§ **Goal of the exercise**
Could you write down the lines of text from every entry below, word for word and in the same order, without including the pictures?
§
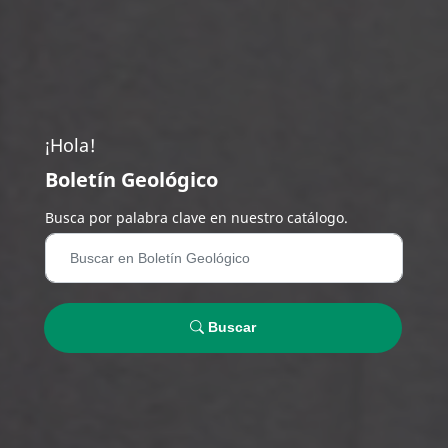
¡Hola!
Boletín Geológico
Busca por palabra clave en nuestro catálogo.
Buscar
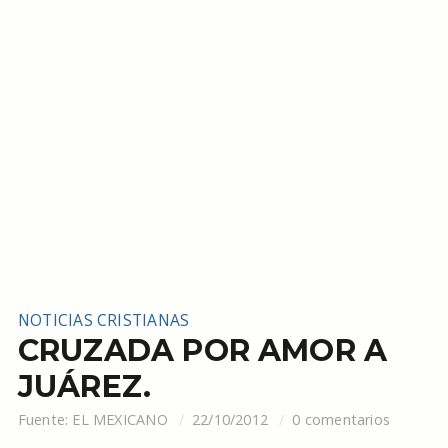
NOTICIAS CRISTIANAS
CRUZADA POR AMOR A
JUÁREZ.
Fuente:
EL MEXICANO
22/10/2012
0 comentarios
§
§ **Answer for the task**
¡Hola!
Boletín Geológico
Busca por palabra clave en nuestro catálogo.
Buscar
NOTICIAS CRISTIANAS
CRUZADA POR AMOR A
JUÁREZ.
Fuente:
EL MEXICANO
22/10/2012
0 comentarios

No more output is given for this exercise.